- **Stated task**: Please reproduce the data from its beginning through the line containing "படுத்தக்கூடியது", substituting "Write out" for every "Transcribe" and leaving everything else unchanged.

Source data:
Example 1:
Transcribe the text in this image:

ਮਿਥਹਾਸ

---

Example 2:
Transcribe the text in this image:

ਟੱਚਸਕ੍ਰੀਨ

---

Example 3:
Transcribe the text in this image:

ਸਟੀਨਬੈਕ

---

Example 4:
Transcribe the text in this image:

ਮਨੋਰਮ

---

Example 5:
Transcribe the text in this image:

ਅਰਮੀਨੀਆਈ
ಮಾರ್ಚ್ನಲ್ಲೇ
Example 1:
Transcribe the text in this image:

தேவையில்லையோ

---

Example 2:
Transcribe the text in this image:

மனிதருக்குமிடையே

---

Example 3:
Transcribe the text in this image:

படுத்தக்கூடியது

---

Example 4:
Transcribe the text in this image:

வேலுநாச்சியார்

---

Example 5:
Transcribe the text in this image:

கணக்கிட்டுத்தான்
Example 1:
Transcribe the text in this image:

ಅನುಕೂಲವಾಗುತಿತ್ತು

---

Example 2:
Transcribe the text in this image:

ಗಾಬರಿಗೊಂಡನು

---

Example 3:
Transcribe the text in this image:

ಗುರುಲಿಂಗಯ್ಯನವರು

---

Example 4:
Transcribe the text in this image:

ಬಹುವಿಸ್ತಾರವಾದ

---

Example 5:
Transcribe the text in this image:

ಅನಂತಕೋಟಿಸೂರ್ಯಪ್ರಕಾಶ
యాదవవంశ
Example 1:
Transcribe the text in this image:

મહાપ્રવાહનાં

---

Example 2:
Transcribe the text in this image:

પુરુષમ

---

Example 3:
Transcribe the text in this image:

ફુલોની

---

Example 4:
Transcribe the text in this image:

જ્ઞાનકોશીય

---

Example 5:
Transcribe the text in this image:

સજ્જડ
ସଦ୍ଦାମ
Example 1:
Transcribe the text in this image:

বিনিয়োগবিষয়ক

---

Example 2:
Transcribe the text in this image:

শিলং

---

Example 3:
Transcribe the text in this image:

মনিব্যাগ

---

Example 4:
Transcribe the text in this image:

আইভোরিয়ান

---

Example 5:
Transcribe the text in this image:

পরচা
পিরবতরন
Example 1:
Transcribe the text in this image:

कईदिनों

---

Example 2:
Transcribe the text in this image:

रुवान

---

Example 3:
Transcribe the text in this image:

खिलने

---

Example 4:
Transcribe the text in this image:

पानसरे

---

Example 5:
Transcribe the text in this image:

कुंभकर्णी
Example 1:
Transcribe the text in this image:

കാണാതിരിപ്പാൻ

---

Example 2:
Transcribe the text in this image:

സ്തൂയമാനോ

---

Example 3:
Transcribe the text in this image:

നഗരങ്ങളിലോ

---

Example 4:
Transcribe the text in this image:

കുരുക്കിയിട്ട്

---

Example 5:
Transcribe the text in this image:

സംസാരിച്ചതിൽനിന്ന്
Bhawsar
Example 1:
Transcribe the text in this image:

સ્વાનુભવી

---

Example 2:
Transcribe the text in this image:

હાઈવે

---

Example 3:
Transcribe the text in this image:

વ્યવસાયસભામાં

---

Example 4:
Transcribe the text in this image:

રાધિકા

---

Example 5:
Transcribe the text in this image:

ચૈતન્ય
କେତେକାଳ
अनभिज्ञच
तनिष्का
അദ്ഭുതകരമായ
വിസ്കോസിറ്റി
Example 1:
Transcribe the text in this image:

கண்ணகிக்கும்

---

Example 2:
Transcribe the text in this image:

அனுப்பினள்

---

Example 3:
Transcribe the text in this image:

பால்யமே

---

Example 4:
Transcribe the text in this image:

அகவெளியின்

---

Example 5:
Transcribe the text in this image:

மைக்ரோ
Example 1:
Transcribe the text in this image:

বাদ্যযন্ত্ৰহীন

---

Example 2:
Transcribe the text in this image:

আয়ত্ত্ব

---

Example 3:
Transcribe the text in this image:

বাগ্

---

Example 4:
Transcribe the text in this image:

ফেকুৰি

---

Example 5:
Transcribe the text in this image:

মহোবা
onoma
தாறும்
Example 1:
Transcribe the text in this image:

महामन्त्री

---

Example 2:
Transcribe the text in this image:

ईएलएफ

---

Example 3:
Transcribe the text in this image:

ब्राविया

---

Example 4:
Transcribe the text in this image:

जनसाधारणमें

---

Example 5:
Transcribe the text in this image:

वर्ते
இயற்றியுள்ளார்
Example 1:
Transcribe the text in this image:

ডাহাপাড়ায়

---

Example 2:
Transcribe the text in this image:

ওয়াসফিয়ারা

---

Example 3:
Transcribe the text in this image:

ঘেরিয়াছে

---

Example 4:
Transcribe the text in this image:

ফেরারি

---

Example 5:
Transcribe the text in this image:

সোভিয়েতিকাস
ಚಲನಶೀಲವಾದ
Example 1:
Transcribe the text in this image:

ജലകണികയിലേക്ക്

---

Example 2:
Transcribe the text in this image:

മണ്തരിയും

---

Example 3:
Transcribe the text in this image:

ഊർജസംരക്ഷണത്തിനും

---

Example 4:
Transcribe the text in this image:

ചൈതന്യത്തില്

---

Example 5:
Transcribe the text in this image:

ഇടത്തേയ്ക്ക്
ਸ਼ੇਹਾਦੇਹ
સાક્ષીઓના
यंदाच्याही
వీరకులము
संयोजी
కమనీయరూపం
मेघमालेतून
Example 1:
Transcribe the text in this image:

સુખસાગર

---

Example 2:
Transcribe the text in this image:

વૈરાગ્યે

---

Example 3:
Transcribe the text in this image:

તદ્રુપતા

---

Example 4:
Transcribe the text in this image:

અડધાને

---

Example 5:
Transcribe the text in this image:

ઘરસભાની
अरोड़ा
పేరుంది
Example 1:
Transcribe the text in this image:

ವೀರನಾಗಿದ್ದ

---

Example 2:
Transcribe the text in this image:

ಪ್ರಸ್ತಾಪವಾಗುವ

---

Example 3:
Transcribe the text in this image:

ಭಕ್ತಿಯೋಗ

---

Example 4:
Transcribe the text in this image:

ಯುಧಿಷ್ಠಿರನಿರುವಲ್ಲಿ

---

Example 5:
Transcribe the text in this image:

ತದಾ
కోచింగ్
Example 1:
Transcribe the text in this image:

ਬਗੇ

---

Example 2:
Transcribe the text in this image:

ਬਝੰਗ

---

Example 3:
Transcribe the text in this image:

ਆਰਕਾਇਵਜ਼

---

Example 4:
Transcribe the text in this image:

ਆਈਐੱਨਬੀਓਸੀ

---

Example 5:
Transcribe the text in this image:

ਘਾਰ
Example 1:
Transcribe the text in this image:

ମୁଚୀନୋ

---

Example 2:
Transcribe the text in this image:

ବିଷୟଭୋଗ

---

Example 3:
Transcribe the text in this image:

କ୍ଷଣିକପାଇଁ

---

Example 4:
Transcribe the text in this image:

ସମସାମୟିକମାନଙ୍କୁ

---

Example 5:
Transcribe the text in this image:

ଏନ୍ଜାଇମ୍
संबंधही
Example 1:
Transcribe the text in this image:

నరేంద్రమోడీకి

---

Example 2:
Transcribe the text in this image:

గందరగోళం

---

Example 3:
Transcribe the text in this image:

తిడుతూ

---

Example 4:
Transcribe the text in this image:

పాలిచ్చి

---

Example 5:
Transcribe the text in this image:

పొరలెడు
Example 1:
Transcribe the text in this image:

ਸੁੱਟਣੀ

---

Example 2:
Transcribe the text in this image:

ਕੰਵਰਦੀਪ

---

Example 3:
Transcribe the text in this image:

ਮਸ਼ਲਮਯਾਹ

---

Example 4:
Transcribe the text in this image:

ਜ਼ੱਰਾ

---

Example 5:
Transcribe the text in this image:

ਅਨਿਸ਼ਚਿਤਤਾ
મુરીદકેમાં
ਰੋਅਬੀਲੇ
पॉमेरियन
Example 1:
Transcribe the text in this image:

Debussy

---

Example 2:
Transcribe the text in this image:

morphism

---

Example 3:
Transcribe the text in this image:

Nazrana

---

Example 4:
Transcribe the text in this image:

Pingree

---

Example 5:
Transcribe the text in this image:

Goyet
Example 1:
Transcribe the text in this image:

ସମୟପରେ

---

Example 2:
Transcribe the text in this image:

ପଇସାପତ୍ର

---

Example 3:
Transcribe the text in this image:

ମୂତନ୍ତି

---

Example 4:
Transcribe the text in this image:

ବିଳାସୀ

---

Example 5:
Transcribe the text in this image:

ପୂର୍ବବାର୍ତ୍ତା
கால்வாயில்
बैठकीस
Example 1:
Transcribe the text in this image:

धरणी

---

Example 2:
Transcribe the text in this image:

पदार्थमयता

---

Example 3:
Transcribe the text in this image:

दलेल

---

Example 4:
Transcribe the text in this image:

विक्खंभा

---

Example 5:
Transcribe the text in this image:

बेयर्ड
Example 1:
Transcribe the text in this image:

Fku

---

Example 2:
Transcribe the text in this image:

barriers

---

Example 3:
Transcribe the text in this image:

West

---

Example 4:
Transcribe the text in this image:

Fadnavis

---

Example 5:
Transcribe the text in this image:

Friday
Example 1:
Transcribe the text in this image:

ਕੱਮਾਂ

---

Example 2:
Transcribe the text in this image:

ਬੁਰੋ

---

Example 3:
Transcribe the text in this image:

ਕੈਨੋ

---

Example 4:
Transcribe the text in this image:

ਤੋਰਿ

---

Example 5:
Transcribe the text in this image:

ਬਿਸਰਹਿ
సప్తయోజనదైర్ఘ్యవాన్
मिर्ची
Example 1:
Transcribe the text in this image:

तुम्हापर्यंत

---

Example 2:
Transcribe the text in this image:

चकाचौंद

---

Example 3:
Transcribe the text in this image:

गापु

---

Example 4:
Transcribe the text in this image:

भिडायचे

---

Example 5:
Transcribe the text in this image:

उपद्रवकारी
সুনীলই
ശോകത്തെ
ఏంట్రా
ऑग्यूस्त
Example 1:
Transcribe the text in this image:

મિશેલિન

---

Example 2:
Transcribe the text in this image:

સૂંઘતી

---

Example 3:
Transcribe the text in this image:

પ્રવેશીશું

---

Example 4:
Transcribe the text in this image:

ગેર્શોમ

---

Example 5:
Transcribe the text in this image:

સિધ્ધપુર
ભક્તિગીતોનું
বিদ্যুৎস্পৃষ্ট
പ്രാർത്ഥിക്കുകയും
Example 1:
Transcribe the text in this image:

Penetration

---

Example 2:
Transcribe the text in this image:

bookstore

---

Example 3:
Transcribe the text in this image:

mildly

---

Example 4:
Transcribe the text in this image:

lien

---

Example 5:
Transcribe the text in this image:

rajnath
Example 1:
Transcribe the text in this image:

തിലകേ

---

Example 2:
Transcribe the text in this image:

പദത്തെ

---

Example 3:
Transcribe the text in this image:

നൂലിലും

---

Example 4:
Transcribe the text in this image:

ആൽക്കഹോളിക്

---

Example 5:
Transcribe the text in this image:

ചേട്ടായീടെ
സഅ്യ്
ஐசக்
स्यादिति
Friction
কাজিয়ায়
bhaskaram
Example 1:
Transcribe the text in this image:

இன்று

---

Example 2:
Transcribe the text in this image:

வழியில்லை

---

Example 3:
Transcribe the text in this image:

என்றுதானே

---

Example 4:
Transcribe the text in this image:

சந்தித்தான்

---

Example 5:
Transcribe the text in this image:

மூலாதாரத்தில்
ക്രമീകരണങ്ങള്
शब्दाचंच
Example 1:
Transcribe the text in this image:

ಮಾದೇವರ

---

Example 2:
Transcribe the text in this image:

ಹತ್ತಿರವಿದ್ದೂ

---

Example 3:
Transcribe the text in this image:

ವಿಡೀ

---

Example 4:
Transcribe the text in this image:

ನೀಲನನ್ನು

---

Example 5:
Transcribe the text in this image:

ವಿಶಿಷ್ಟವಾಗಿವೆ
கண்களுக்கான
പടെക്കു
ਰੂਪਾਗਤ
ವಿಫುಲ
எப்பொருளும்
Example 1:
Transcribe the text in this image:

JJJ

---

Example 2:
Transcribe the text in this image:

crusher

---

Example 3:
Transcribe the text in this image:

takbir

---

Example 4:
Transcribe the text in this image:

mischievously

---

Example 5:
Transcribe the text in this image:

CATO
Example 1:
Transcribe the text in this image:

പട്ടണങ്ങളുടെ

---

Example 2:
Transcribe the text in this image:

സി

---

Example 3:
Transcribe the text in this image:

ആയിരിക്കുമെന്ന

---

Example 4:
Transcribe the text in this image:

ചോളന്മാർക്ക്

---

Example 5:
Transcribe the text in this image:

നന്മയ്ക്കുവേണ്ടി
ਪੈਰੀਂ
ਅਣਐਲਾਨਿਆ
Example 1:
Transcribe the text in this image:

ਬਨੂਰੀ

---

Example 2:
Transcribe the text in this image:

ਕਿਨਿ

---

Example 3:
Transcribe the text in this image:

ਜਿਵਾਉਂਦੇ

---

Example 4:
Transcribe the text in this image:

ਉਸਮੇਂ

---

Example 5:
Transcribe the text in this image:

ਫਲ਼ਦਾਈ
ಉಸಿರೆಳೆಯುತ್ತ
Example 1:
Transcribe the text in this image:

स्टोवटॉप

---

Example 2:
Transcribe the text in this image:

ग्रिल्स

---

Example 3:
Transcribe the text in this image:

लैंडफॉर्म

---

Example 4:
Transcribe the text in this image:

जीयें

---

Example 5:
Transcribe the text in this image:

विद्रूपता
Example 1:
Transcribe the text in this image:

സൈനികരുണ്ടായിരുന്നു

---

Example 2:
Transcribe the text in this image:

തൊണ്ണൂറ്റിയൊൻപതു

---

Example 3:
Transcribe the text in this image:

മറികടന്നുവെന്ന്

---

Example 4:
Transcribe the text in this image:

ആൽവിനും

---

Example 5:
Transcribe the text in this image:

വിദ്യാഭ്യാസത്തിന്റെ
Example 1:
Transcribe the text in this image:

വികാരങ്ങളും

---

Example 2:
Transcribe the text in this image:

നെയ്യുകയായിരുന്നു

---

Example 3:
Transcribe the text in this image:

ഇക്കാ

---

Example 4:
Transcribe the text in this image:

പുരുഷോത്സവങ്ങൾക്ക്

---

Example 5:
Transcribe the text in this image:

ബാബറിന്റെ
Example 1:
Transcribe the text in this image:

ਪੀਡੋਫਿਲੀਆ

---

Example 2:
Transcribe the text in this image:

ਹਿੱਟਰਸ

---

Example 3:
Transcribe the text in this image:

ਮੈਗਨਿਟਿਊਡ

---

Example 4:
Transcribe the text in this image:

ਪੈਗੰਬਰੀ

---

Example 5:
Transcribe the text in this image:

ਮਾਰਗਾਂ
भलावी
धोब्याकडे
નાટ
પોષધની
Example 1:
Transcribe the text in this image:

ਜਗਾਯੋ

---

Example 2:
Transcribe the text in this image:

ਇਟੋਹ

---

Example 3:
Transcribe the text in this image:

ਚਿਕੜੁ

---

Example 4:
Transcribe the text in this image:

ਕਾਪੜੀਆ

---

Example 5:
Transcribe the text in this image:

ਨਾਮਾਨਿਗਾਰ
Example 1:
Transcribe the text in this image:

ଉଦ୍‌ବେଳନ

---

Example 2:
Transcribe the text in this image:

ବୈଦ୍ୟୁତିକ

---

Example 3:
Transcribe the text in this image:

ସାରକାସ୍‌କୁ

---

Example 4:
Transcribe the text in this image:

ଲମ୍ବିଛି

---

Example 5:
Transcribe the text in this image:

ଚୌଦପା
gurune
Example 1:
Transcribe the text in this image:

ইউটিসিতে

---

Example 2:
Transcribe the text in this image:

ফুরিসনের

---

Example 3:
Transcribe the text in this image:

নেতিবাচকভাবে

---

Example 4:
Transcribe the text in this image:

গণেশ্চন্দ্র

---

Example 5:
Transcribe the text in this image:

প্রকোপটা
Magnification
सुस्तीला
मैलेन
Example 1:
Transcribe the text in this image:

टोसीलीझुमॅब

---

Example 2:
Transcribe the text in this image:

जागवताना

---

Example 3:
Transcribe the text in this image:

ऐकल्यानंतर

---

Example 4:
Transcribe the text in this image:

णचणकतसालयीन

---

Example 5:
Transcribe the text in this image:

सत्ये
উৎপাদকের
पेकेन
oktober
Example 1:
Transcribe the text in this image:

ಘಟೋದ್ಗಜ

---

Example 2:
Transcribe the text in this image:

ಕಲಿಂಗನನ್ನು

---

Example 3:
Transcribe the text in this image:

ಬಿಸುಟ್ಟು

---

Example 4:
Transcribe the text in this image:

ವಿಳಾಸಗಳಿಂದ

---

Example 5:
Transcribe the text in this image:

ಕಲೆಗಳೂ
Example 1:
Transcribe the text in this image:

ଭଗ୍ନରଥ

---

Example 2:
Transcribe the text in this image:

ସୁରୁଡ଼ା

- **Written response**:
Example 1:
Write out the text in this image:

ਮਿਥਹਾਸ

---

Example 2:
Write out the text in this image:

ਟੱਚਸਕ੍ਰੀਨ

---

Example 3:
Write out the text in this image:

ਸਟੀਨਬੈਕ

---

Example 4:
Write out the text in this image:

ਮਨੋਰਮ

---

Example 5:
Write out the text in this image:

ਅਰਮੀਨੀਆਈ
ಮಾರ್ಚ್ನಲ್ಲೇ
Example 1:
Write out the text in this image:

தேவையில்லையோ

---

Example 2:
Write out the text in this image:

மனிதருக்குமிடையே

---

Example 3:
Write out the text in this image:

படுத்தக்கூடியது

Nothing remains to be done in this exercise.